Hurricane Dorian was far more devastating because of the way it stalled over the Bahamas. Unfortunately, stalling events are becoming more common with hurricanes and tropical cyclones. In 2017, Hurricane Harvey sat over southeast Texas, dumping more than five (5) feet of rain, and Hurricane Florence in 2018 deluged the Carolinas.
“As the Earth’s atmosphere warms, the atmospheric circulation changes. These changes vary by region and time of year, but there is evidence that anthropogenic warming causes a general weakening of summertime tropical circulation. Because tropical cyclones are carried along within their ambient environmental wind, there is a plausible a priori expectation that the translation speed of tropical cyclones has slowed with warming.” (James P. Kossin, 2018, A Global Slowdown of Tropical-Cyclone Translation Speed, Nature 558, 104-107)
In other words, hurricanes have no engines to move on their own; they are steered by large-scale atmospheric winds and if these guiding winds shift or collapse, the hurricane doesn’t move, making these types of hurricanes more difficult to track.
JOIN Barb and John as they discuss Hurricane Dorian and What Storms May Come.
Joining the show during the second hour is chiropractic physician and author, Ya-Ling J. Liou, who will be discussing her book, Every Body’s Guide to Everyday Pain.
Persistent aches and pains plague nearly one-fifth of all adults in the U.S., according to a National Health Interview Survey. But victims can learn to identify the culprits of their pain from reading their body’s clues.
Burning pains or stabbing pinches are the body’s way of telling you that you need to pay attention. Once serious underlying causes are ruled out through blood tests, MRIs or X-rays, you can do the detective work to trace the pain back to its trigger point–whether the cause is mechanical, chemical, emotional, or some combination of the three.
When you try to ignore or power through your pain, you teach your brain to get good at being in pain, warns Ya-Ling Liou, a pain management expert. This is how chronic pain sets in. Targeting the situations that cause pain allows you to take back control.
Ya-Ling will spell out the functions of the systems involved in pain so that you can become your own expert on healing what ails you.

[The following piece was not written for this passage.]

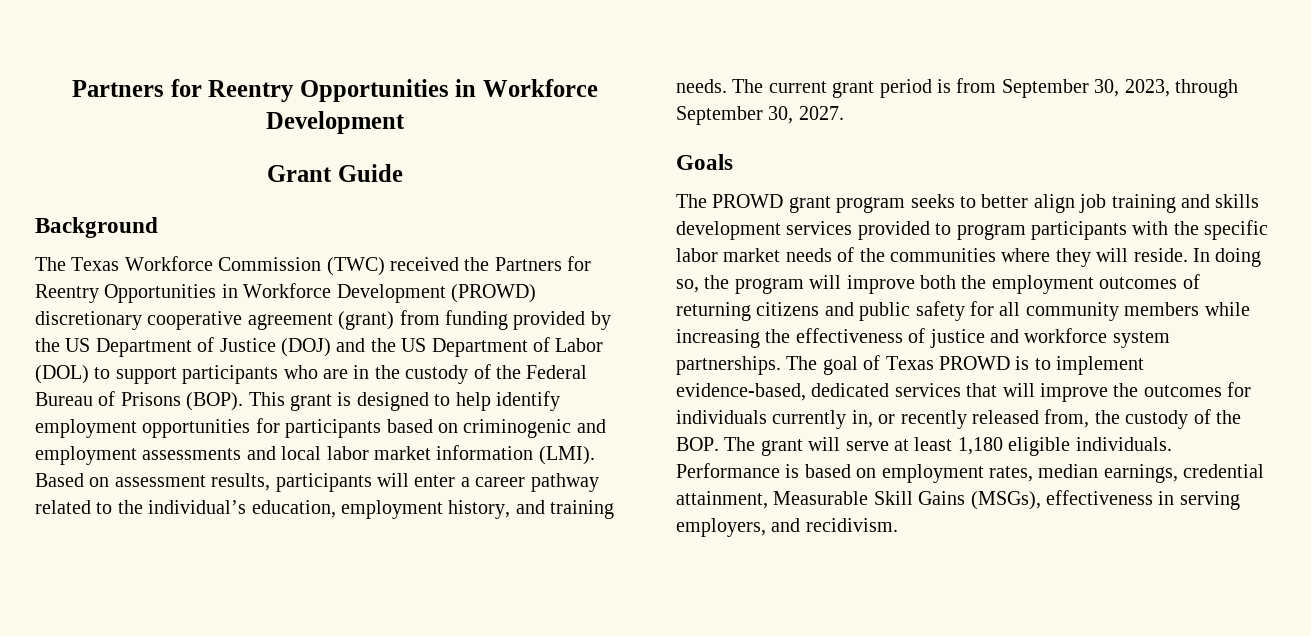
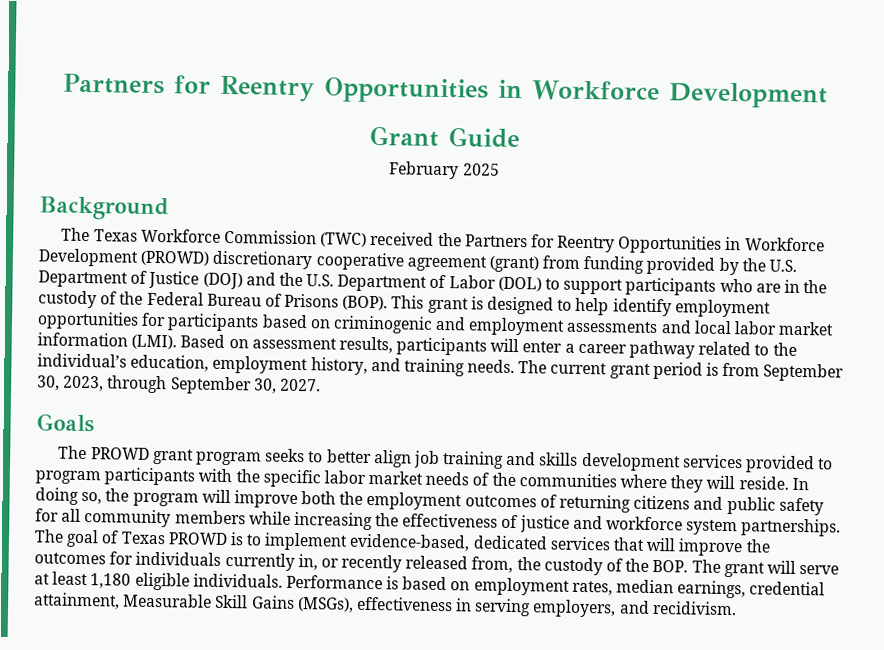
(403, 173) none -> [389,161,500,180] // February 2025
[65,338,91,352] US -> [769,259,798,272] U.S.
[401,338,427,352] US -> [306,274,335,287] U.S.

Her advice, based on sound medical science, offers hope to those who have been living with chronic pain and helps them become their own experts in pinpointing and alleviating their nagging points.

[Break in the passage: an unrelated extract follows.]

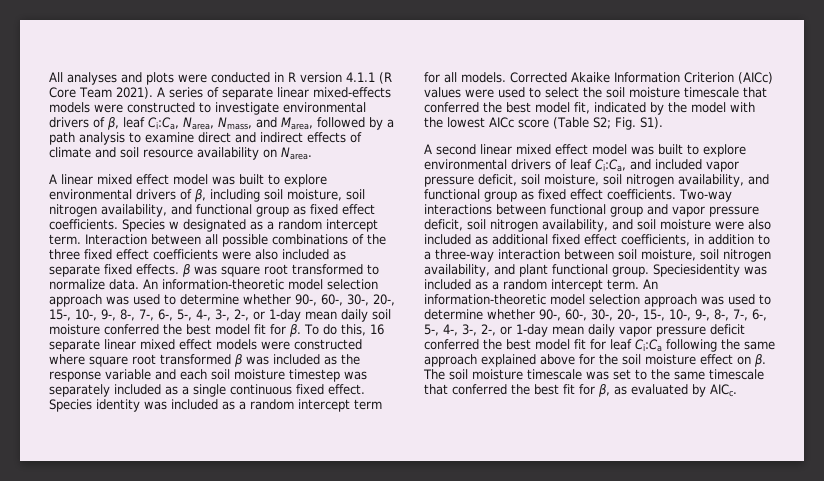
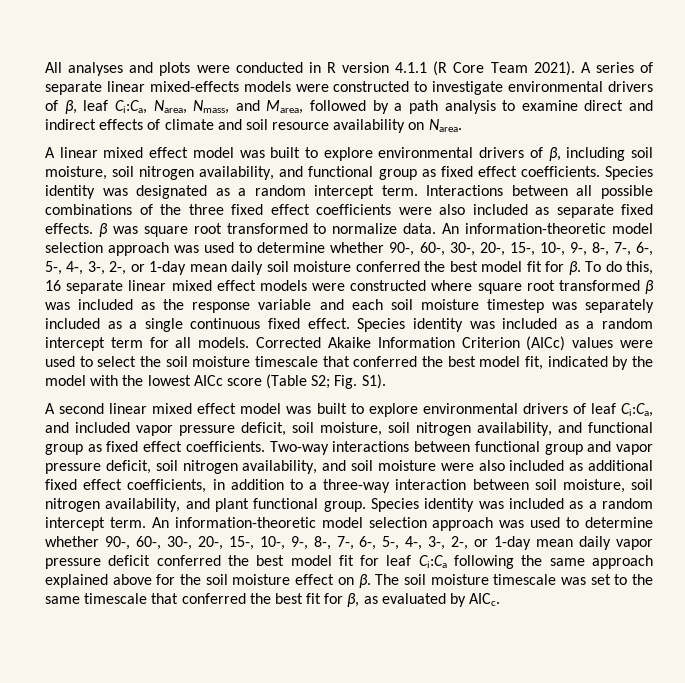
[169,221,179,229] w -> [45,185,128,199] identity was
[85,234,147,245] Interaction -> [426,185,504,196] Interactions
[653,264,740,277] Speciesidentity -> [371,498,475,512] Species identity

Ya-Ling Liou, D.C., is a chiropractic physician who earned her doctorate from New York Chiropractic College. After more than 20 years of clinical experience, she continues to expand and share her intuitive body care techniques. Her book, Every Body’s Guide to Everyday Pain, takes into account the whole person, and aims not only to address the mechanical balance of the body, but also the chemical and emotional aspects that so often influence this balance. Dr. Liou lives, works, and writes in Seattle.